| To a Mouse | |
|---|---|
| by Robert Burns | |
| Country | Scotland |
| Language | Scots |
| Rhyme scheme | AAABAB |
| Publication date | November, 1785 |
"To a Mouse, on Turning Her Up in Her Nest With the Plough, November, 1785" [1] [2] is a Scots-language poem written by Robert Burns in 1785. [3] It was included in the Kilmarnock Edition [4] and all of the poet's later editions, such as the Edinburgh Edition. According to legend, Burns was ploughing in the fields at his Mossgiel Farm and accidentally destroyed a mouse's nest, which it needed to survive the winter. Burns's brother, Gilbert, claimed that the poet composed the poem while still holding his plough. [5]
| The original Scots | English translation |
|---|---|
Wee, sleekit, cow'rin, tim'rous beastie, | Little, sleek, cowering, timorous beast, |
The poem consists of eight stanzas in Burns stanza form, so called because he used it frequently. Each stanza is six lines in length and rhymes , with iambic tetrameter lines and iambic dimeter lines, both with frequent hypercatalexis (an additional final unstressed syllable). Rhymes include masculine rhyme, feminine rhyme, and near rhyme. [7]
The poem originates from the poet/speaker's act of destroying the mouse's nest with his plough, an immediate symbol of human agricultural dominion. The poem is a dramatization of ethical struggle; the speaker expresses profound sympathy for the "wee, sleekit, cow'rin, tim'rous beastie," yet is the very agent of its distress. This creates a split persona: the compassionate poet versus the destructive farmer. The poem's structure reflects this tension, with its affectionate Scots clashing with more formal, philosophical English in the lament over "Man's dominion" breaking "Nature's social union." [8]

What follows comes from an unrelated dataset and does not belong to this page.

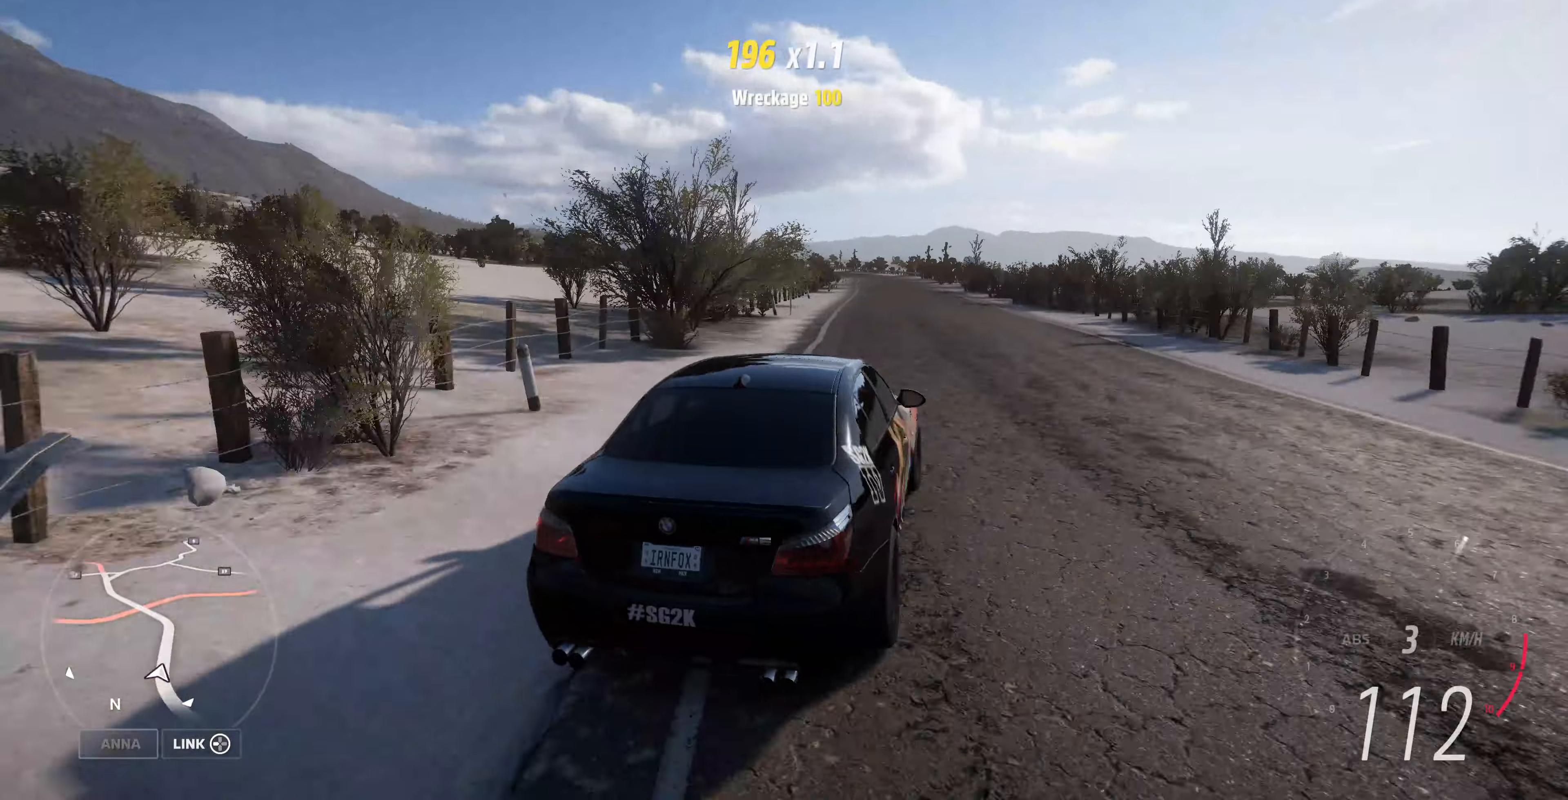
{"buttons": ["R2"], "left_stick": "up", "right_stick": "up", "events": [[433, "left_stick", "up"]]}
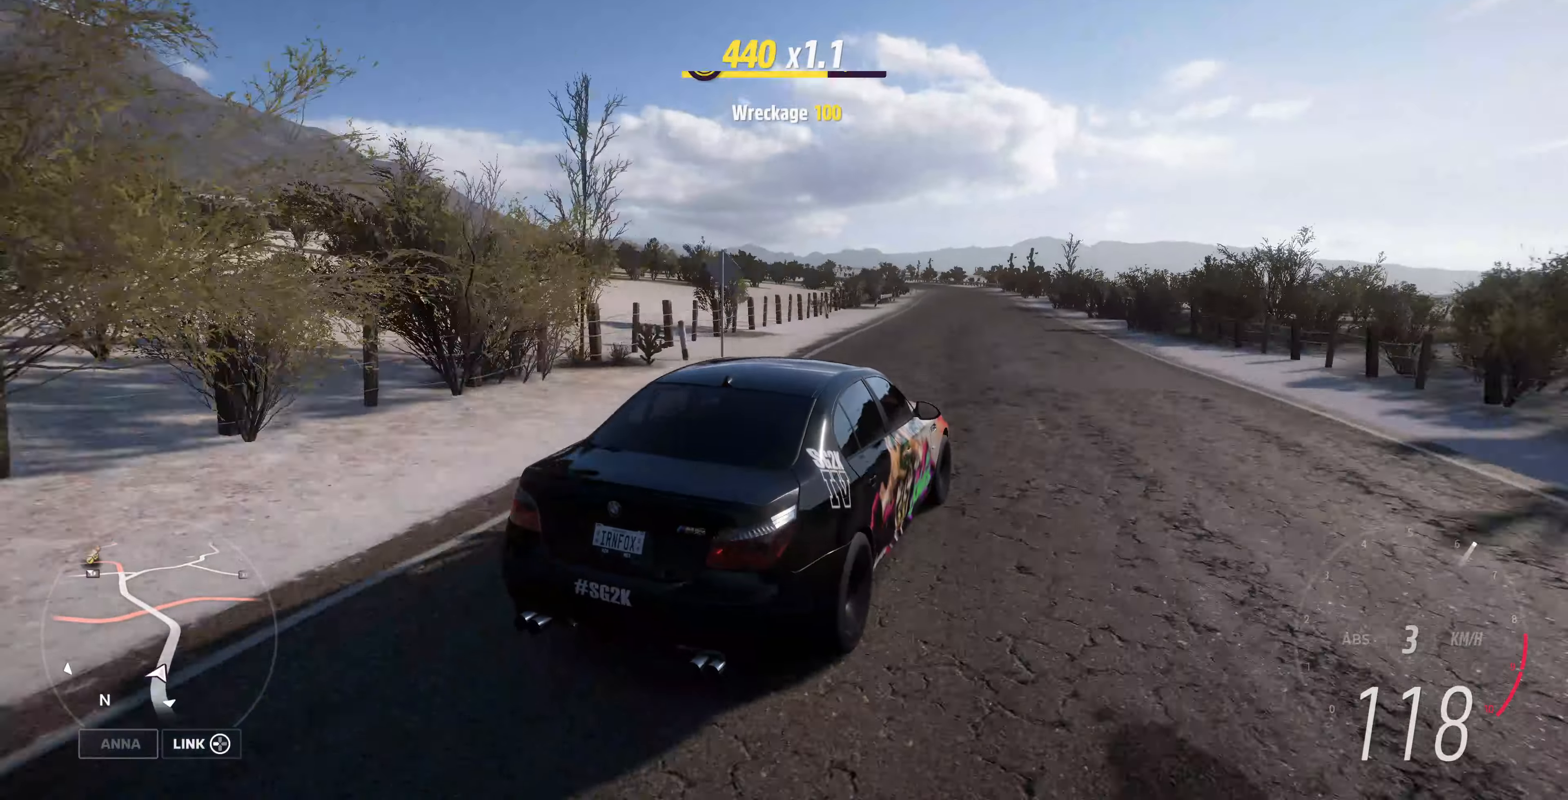
{"buttons": ["R2"], "left_stick": "up-left", "right_stick": "up", "events": [[233, "left_stick", "up-left"]]}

The speaker's offer of forgiveness for thieving and a "sma' request" of grain is, as critic Nigel Leask notes, an "empty gesture" given the barren November setting. This highlights the practical limits of compassion within an agricultural system where animals are often seen as vermin. The mouse, though addressed directly, cannot reply, making the poem a monologue that underscores the fundamental inequality in the relationship. [8]
Burns uses the specific, observed plight of the mouse to meditate on universal themes. The mouse's "best laid schemes" are linked to those of "Mice an' Men," expanding the poem's concern to all creatures vulnerable to misfortune. Scholars also read the mouse's eviction as an allegory for the Highland clearances and the displacement of tenant farmers during the Scottish Agricultural Revolution, broadening its social critique. [8]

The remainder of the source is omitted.